In accordance with the status of forces agreement between the United States and Iraq, only a contingent of U.S. trainers and advisors will remain as brigades and battalions depart the cities, where Iraqi forces now have primary authority.
“Today, American troops have transferred control of all Iraqi cities and towns to Iraq’s government and security forces,” Obama said, as Tuesday’s audience at the White House East Room applauded. “This is an important step forward, as a sovereign and united Iraq continues to take control of its own destiny.”
The move represents part of the U.S. strategy to responsibly end the war, said Obama, who has begun implementing the phased drawdown of U.S. combat brigades from Iraq to be completed by Aug. 31, 2010.

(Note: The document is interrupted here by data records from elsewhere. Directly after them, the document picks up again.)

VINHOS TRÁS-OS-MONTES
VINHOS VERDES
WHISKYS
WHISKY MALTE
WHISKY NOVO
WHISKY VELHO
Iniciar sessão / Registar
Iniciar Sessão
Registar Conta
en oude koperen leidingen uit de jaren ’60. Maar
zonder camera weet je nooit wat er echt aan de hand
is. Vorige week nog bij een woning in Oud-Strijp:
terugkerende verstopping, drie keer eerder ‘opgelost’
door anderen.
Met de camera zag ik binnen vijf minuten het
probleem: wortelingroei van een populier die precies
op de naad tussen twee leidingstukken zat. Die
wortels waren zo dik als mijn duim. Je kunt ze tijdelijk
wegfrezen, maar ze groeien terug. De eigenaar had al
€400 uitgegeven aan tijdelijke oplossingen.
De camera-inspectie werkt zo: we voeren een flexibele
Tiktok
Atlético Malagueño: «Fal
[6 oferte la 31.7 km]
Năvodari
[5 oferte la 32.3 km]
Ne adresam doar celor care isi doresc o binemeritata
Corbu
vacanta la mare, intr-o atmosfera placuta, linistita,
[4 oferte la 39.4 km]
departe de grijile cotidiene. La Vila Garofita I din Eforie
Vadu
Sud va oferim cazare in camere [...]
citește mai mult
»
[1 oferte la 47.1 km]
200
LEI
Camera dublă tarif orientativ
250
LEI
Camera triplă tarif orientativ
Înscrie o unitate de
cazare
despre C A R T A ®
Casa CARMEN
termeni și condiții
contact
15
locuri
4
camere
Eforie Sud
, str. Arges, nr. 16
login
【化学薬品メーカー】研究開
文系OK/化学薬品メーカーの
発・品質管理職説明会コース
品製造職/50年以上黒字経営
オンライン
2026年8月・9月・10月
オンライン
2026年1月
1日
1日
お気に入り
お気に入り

The president said Iraqis were rightly treating the day as a celebration, with news reports from Baghdad describing Iraqis marking the day with a military parade and Baghdad declaring a national holiday. Obama said that while the U.S. will remain an ally, today’s progress in Iraq comes with added responsibility.
“Iraq’s future is in the hands of its own people,” he said. “And Iraq’s leaders must now make some hard choices necessary to resolve key political questions, to advance opportunity, and to provide security for their towns and their cities.”
Obama said today’s bombing in Kirkuk, which reportedly killed as many as 41 people, underscores that violence in Iraq will continue and that “difficult days” loom. But he expressed confidence, however, that insurgent forces would fail.
“The future belongs to those who build, not those who destroy,” he said. “And today’s transition is further proof that those who have tried to pull Iraq into the abyss of disunion and civil war are on the wrong side of history.”
The fact that Iraqis are celebrating today’s transfer of authority is a testament to the courage, capability and commitment of Americans who have served in Iraq, Obama said.
“Through tour after tour of duty, our troops have overcome every obstacle to extend this precious opportunity to the Iraqi people,” he said. “These women and men are not always in the headlines, but they’re in our hearts and prayers, and we will forever honor their selfless service and sacrifice, as well as the service and sacrifice of their families.
“There is more work to be done, but we’ve made important progress in supporting a sovereign, stable and self-reliant Iraq. And everyone who has served there, both in uniform as well as our civilians, deserves our thanks.”